Equally tragic is how U.S. officials, with the support of many Americans, have used the blowback from U.S. foreign policy to suspend the freedoms of the American people. There is spying on Americans, including monitoring of phone calls and email. There are secret courts and secret judicial proceedings. There are “signing statements,” which enable the president to ignore laws enacted by Congress. There are “executive orders,” which enable him to rule by decree.

Worst of all, there is the “enemy-combatant” doctrine, which now authorizes the military to take any American into custody, torture him, and keep him incarcerated for the rest of his life, despite what the Bill of Rights says about due process of law and trial by jury. With its direct military power to arrest, torture, and detain indefinitely, the enemy-combatant doctrine easily constitutes the most direct assault on American liberty in our lifetime.

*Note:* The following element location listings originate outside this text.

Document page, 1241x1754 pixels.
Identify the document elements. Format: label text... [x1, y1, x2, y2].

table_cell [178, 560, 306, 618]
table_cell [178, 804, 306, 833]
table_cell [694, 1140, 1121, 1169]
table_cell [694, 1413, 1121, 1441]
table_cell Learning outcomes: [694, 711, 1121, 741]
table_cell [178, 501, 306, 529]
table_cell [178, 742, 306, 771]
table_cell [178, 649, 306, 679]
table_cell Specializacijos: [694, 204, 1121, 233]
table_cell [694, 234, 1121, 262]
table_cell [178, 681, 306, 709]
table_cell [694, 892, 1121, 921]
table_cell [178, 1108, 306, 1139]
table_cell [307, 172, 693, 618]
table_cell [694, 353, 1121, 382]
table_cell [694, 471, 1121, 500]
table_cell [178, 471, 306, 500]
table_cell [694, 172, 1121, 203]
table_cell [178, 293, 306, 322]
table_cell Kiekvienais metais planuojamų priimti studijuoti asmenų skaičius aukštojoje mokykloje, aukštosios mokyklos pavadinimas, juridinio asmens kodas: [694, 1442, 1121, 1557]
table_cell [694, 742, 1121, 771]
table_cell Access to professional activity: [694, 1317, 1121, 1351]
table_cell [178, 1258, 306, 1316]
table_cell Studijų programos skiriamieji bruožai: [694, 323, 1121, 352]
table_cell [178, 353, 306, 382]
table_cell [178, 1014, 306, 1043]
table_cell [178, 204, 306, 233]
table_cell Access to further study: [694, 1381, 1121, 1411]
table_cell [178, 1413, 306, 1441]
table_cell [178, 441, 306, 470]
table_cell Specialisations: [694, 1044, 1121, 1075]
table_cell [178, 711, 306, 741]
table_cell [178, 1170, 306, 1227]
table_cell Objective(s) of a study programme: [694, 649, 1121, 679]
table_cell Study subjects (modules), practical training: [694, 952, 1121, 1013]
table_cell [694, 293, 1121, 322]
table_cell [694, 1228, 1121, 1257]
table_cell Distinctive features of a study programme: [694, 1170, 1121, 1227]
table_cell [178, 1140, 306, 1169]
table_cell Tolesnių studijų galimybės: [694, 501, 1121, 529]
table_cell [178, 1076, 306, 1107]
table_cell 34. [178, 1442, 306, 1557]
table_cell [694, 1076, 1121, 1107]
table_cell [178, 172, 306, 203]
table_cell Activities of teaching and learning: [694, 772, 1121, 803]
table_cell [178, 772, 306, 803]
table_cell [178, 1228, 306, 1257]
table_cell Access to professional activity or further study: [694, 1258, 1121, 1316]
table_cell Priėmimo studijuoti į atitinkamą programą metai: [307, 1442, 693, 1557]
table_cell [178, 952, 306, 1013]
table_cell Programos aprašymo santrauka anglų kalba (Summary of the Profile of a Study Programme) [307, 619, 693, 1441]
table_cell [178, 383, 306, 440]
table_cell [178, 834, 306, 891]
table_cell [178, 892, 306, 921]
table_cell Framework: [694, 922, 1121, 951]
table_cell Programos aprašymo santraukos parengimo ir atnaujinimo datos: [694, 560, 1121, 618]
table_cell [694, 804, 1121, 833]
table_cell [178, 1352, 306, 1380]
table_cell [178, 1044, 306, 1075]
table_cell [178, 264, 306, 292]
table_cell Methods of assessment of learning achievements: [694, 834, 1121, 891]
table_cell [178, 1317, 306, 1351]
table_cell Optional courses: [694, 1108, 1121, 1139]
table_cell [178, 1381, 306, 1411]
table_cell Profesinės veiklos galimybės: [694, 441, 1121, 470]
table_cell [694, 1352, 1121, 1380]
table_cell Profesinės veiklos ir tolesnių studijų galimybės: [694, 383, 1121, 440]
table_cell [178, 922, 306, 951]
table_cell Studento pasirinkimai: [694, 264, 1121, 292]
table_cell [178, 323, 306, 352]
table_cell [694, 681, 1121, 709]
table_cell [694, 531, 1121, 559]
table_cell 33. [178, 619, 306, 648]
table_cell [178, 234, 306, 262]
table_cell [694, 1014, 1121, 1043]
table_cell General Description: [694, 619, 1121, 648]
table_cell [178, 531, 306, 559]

Is there a way out of all this? Yes, but it involves a return to the founding principles of our nation, not just in domestic affairs but in foreign affairs as well. Private property. Individual liberty. A limited-government republic. The Constitution. The Bill of Rights. Due process of law. Habeas corpus. Trial by jury. Such principles constitute our heritage. Herein lies the key to extricating ourselves from the morass into which we have been plunged.

Out of chaos comes opportunity. We have the opportunity to lead the world out of the chaos and toward the highest reaches of freedom ever witnessed by man. What greater gift could we bequeath to ourselves, our children, and those coming after us?